**Action item:**
Exactly as they appear, copy the lines from the one holding "ring tip: (366, 221)" through the end of the records, leaving pictures out.

**Data for processing:**
* * * * *
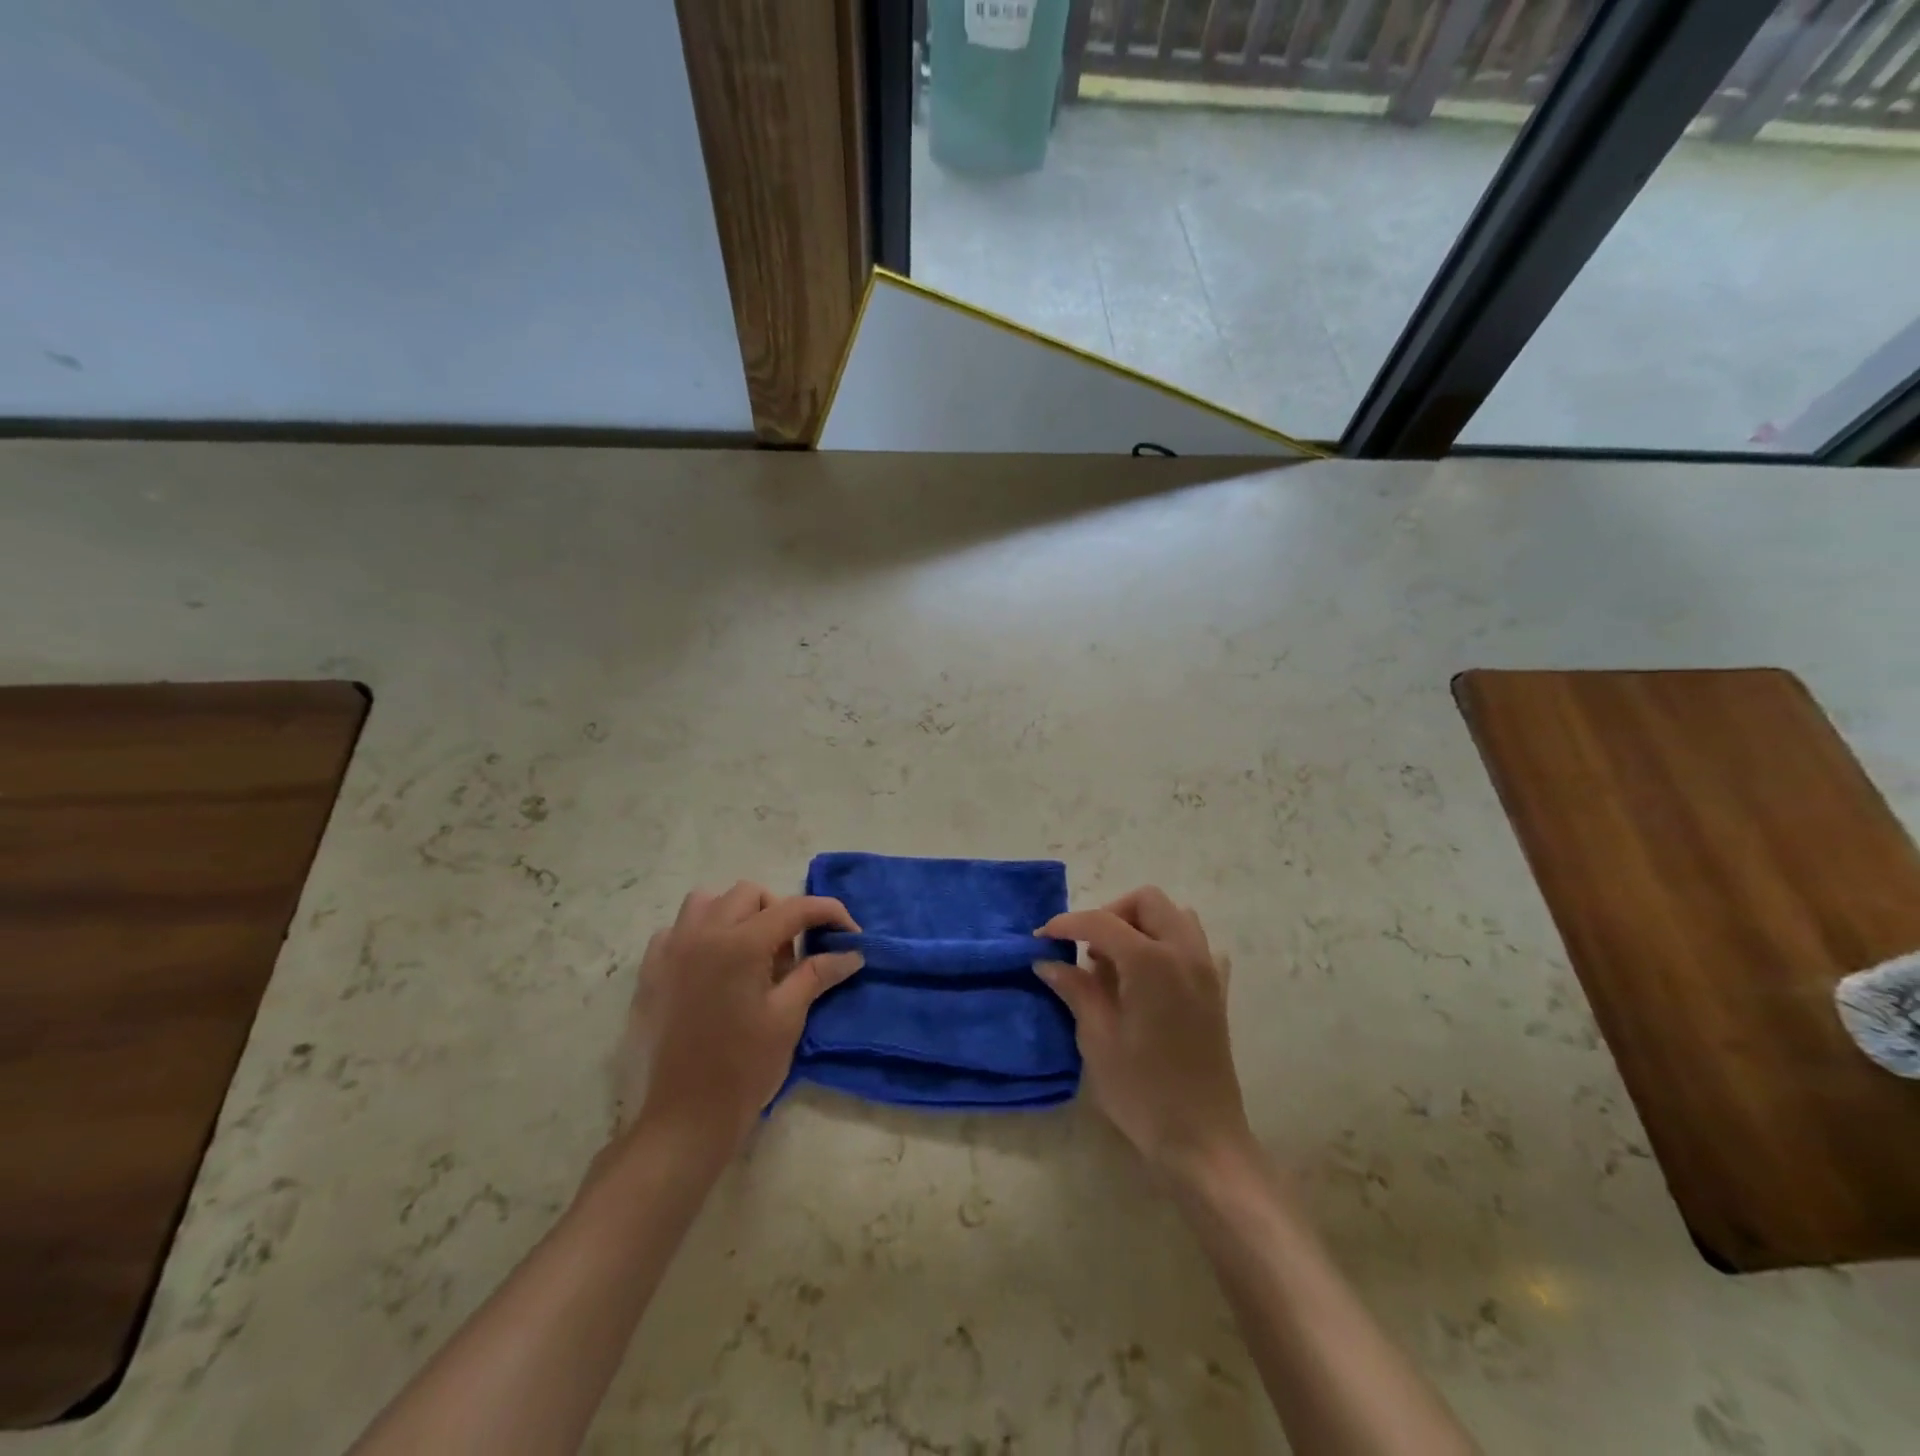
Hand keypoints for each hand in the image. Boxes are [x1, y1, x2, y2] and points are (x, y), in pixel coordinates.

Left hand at [623, 882, 861, 1149]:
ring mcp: (671, 950)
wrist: (685, 1118)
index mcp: (740, 944)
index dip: (828, 914)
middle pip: (750, 894)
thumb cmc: (744, 1068)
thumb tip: (852, 953)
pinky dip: (700, 933)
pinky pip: (677, 929)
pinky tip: (712, 966)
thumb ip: (818, 973)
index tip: (849, 934)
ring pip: (708, 901)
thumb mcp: (788, 1017)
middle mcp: (702, 934)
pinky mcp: (651, 971)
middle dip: (781, 912)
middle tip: (793, 954)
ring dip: (737, 914)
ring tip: (751, 952)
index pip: (794, 908)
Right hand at [1038, 887, 1253, 1181]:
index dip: (1067, 924)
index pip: (1101, 922)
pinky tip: (1151, 977)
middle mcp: (1184, 953)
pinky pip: (1196, 946)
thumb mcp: (1097, 1038)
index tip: (1041, 938)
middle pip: (1147, 901)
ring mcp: (1208, 970)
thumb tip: (1047, 961)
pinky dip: (1170, 947)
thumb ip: (1075, 989)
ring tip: (1117, 962)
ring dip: (1142, 925)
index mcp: (1151, 962)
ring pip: (1175, 917)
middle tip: (1086, 949)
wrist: (1202, 1140)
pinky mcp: (1218, 991)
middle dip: (1111, 914)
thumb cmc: (1143, 1091)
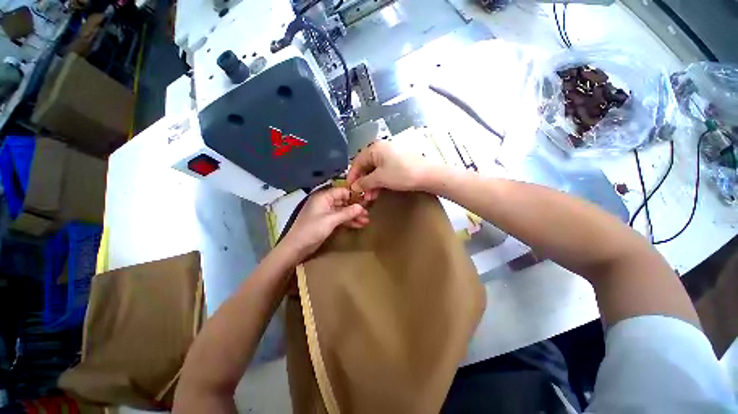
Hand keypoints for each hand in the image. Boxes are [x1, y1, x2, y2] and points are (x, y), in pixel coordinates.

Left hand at [281, 187, 368, 260]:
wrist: (297, 247)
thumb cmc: (312, 229)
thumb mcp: (331, 220)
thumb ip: (347, 213)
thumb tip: (362, 207)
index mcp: (323, 197)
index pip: (342, 191)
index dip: (354, 195)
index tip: (366, 200)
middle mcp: (325, 202)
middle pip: (344, 201)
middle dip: (355, 208)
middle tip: (368, 213)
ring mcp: (326, 212)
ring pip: (343, 211)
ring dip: (354, 216)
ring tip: (366, 221)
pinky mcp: (327, 221)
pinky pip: (340, 218)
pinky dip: (349, 221)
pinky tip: (359, 225)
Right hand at [346, 141, 434, 199]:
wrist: (428, 175)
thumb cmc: (401, 174)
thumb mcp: (380, 179)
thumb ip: (364, 182)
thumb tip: (354, 186)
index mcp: (375, 148)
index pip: (357, 162)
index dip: (352, 176)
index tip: (350, 188)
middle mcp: (382, 149)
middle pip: (366, 166)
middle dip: (363, 182)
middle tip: (362, 195)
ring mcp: (392, 155)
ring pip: (376, 170)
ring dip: (372, 184)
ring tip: (371, 197)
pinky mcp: (399, 162)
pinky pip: (385, 171)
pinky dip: (381, 181)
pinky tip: (379, 191)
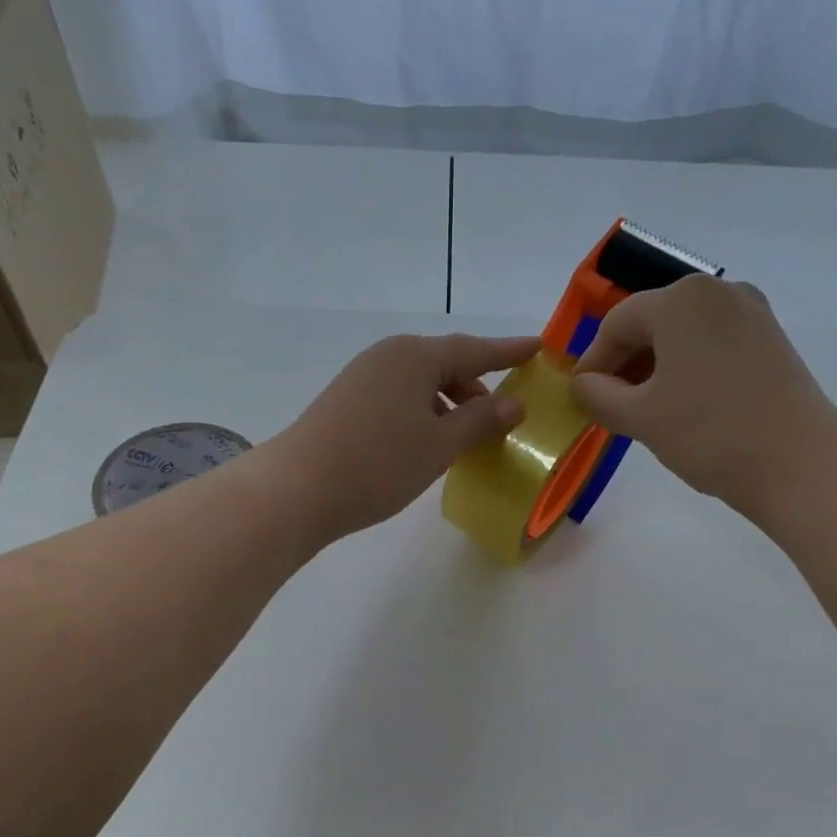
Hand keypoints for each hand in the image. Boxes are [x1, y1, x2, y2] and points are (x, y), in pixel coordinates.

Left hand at [266, 332, 539, 539]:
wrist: (298, 488)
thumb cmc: (379, 462)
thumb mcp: (440, 444)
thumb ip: (481, 420)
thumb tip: (514, 403)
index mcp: (416, 356)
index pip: (474, 350)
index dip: (508, 352)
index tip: (537, 348)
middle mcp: (388, 356)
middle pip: (445, 365)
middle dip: (476, 388)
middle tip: (502, 417)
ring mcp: (363, 378)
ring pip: (420, 385)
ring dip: (449, 406)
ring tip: (467, 438)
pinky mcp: (346, 402)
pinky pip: (399, 399)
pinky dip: (422, 415)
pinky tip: (427, 444)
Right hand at [569, 275, 836, 513]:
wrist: (798, 462)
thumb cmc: (709, 434)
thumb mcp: (639, 417)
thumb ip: (597, 395)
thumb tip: (582, 384)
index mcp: (681, 299)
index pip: (616, 324)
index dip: (592, 363)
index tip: (581, 400)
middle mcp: (717, 290)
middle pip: (650, 322)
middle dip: (623, 364)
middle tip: (609, 407)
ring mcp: (749, 312)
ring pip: (680, 334)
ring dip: (653, 367)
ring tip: (642, 410)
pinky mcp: (768, 338)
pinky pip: (709, 343)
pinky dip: (685, 367)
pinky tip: (680, 404)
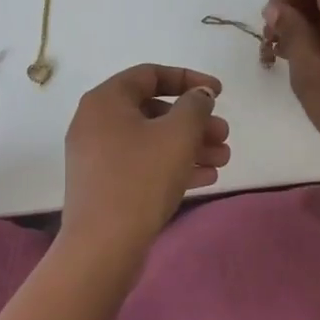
* * * * *
**Exercise output:**
ring tip: (366, 221)
pinky mcp: (327, 221)
pinky pip: (340, 218)
pinky dip: (349, 221)
pinky tip: (359, 225)
Right hand at [346, 141, 434, 199]:
wrist: (428, 175)
thumb cmc: (401, 174)
thumb mcp: (380, 179)
thumb ip: (364, 182)
thumb tip: (354, 186)
index mcp: (375, 148)
index pip: (357, 162)
index dip: (352, 176)
index tip: (350, 188)
middle mcp: (382, 149)
middle pip: (366, 166)
middle dip: (363, 182)
middle tip: (362, 195)
ring mcp: (392, 155)
ring pip: (376, 170)
ring dip: (372, 184)
ring tip: (371, 197)
pinky mcp: (399, 162)
pinky pip: (385, 171)
pinky dip: (381, 181)
pinky tip: (379, 191)
Hand keypoints for each hand in the image. Boxes are [x1, y1, x2, y2] and points are (x, y), in pixel coordinates.

Left hand at [266, 332, 539, 539]:
wrist: (298, 488)
thumb cmc: (379, 462)
thumb mcp: (440, 444)
thumb ip: (481, 420)
thumb tip: (514, 403)
index mcp: (416, 356)
index pip: (474, 350)
index dip: (508, 352)
index tip: (537, 348)
middle mcp: (388, 356)
middle pip: (445, 365)
middle dip: (476, 388)
middle tip: (502, 417)
ring mcp: (363, 378)
ring pip: (420, 385)
ring dip: (449, 406)
ring tip: (467, 438)
pinky mcp: (346, 402)
pinky pip: (399, 399)
pinky dip: (422, 415)
pinky tip: (427, 444)
Right hand at [569, 275, 836, 513]:
wrist: (798, 462)
thumb cmc: (709, 434)
thumb mcp: (639, 417)
thumb ip: (597, 395)
thumb tip: (582, 384)
index mcp: (681, 299)
index pip: (616, 324)
index dip: (592, 363)
index tip: (581, 400)
middle mcp: (717, 290)
middle pip: (650, 322)
middle dip: (623, 364)
middle tip: (609, 407)
ring mcp: (749, 312)
ring pip: (680, 334)
ring dip: (653, 367)
ring tip: (642, 410)
pinky mcp: (768, 338)
pinky pip: (709, 343)
pinky dip: (685, 367)
pinky tip: (680, 404)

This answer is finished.